The longer answer requires a little more science:
A significant direct current is fed into the line of connected pots. Each pot is a large carbon-lined metal container, forming the negative electrode (cathode). The pot contains an electrolytic bath of molten cryolite, maintained at around 960-980°C, in which alumina powder is dissolved. Aluminium fluoride is added to the solution to lower the electrolyte’s freezing point.
Large carbon blocks – from the anode production step of the process – are suspended in the solution and serve as the positive electrode (anode). The electrical current passes from the carbon anodes via the bath to the carbon cathode lining. The current then passes to the anode of the next pot, and so on through the series of pots.

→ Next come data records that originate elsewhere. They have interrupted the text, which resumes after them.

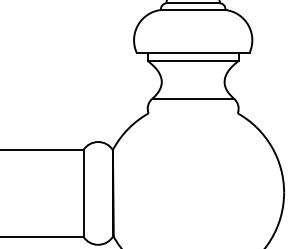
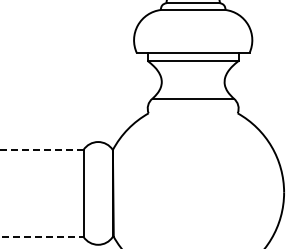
line at (41, 149): solid -> dashed
line at (42, 236): solid -> dashed
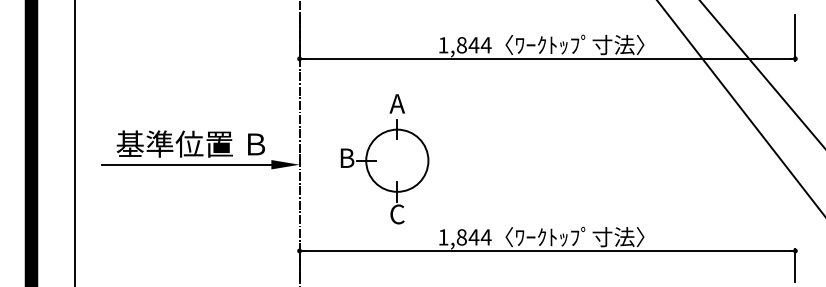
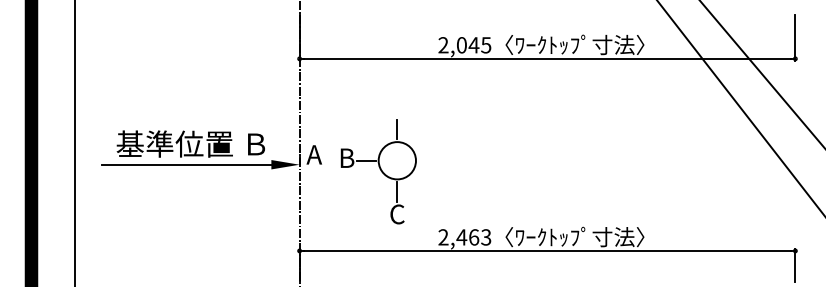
text at (464, 45): 1,844 -> 2,045
text at (396, 103) position: (396, 103) -> (313, 154)
circle at (397, 160) diameter: 62 px -> 37 px
text at (464, 237): 1,844 -> 2,463
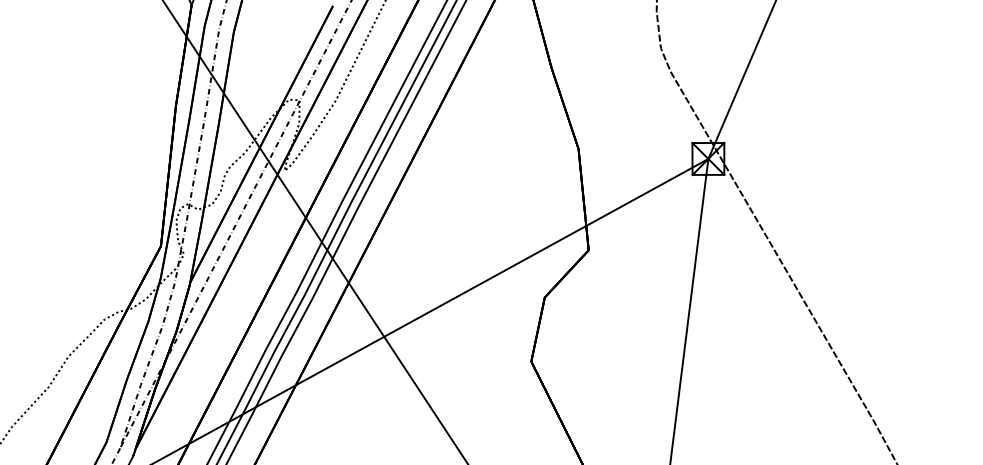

As the electrical current passes through the solution, the dissolved alumina is split into molten aluminium and oxygen. The oxygen consumes the carbon in the anode blocks to form carbon dioxide. The molten metallic aluminium sinks to the bottom of the pot, while the gaseous by-products form at the top.
The aluminium is syphoned from the pot and transported to furnaces for the next stage of its journey: dedicated casting , where it is alloyed and cast into ingots, billets, and other products.
To reduce emissions and lessen the environmental impact, fume treatment plants remove the gaseous by-products and capture hydrogen fluoride to recycle as aluminium fluoride for use in the smelting process.
Potroom Operator
Norsk Hydro (Årdal)
“Electrolysis is where it all comes together – technology, people, energy and alumina, to produce a metal that will be used and recycled and used again, almost infinitely.”